## Stored data
-- -- --

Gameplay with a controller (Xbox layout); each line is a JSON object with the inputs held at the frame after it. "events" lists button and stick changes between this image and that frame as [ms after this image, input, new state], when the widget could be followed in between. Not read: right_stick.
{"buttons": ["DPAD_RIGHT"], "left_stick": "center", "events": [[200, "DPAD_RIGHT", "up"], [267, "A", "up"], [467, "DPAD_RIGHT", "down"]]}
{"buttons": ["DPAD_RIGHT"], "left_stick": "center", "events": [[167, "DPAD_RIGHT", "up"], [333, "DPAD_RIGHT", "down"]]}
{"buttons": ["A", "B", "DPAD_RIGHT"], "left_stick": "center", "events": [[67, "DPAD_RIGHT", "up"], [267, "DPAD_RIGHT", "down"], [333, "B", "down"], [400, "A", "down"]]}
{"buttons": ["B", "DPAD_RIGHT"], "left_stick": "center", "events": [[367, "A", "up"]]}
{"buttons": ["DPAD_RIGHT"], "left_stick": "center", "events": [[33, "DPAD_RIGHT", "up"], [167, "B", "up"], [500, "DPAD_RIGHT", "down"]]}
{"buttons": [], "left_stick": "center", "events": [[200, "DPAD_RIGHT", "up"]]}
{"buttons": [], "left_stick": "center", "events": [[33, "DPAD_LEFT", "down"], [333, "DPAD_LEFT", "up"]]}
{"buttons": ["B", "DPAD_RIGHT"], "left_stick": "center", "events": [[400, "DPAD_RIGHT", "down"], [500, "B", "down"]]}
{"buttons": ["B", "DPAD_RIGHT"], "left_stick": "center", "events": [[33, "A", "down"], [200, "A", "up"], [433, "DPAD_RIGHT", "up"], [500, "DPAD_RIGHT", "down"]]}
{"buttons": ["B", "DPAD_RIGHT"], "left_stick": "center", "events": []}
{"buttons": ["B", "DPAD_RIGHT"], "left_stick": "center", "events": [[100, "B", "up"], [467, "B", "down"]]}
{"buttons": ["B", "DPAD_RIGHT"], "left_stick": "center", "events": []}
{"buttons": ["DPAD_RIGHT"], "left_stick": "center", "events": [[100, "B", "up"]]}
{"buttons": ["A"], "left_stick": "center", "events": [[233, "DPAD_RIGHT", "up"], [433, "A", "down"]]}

-- -- --

## WHAT YOU SHOULD DO
Return each entry from above without altering a single character.

## RESPONSE BELOW
Gameplay with a controller (Xbox layout); each line is a JSON object with the inputs held at the frame after it. "events" lists button and stick changes between this image and that frame as [ms after this image, input, new state], when the widget could be followed in between. Not read: right_stick.
{"buttons": ["DPAD_RIGHT"], "left_stick": "center", "events": [[200, "DPAD_RIGHT", "up"], [267, "A", "up"], [467, "DPAD_RIGHT", "down"]]}
{"buttons": ["DPAD_RIGHT"], "left_stick": "center", "events": [[167, "DPAD_RIGHT", "up"], [333, "DPAD_RIGHT", "down"]]}
{"buttons": ["A", "B", "DPAD_RIGHT"], "left_stick": "center", "events": [[67, "DPAD_RIGHT", "up"], [267, "DPAD_RIGHT", "down"], [333, "B", "down"], [400, "A", "down"]]}
{"buttons": ["B", "DPAD_RIGHT"], "left_stick": "center", "events": [[367, "A", "up"]]}
{"buttons": ["DPAD_RIGHT"], "left_stick": "center", "events": [[33, "DPAD_RIGHT", "up"], [167, "B", "up"], [500, "DPAD_RIGHT", "down"]]}
{"buttons": [], "left_stick": "center", "events": [[200, "DPAD_RIGHT", "up"]]}
{"buttons": [], "left_stick": "center", "events": [[33, "DPAD_LEFT", "down"], [333, "DPAD_LEFT", "up"]]}
{"buttons": ["B", "DPAD_RIGHT"], "left_stick": "center", "events": [[400, "DPAD_RIGHT", "down"], [500, "B", "down"]]}
{"buttons": ["B", "DPAD_RIGHT"], "left_stick": "center", "events": [[33, "A", "down"], [200, "A", "up"], [433, "DPAD_RIGHT", "up"], [500, "DPAD_RIGHT", "down"]]}
{"buttons": ["B", "DPAD_RIGHT"], "left_stick": "center", "events": []}
{"buttons": ["B", "DPAD_RIGHT"], "left_stick": "center", "events": [[100, "B", "up"], [467, "B", "down"]]}
{"buttons": ["B", "DPAD_RIGHT"], "left_stick": "center", "events": []}
{"buttons": ["DPAD_RIGHT"], "left_stick": "center", "events": [[100, "B", "up"]]}
{"buttons": ["A"], "left_stick": "center", "events": [[233, "DPAD_RIGHT", "up"], [433, "A", "down"]]}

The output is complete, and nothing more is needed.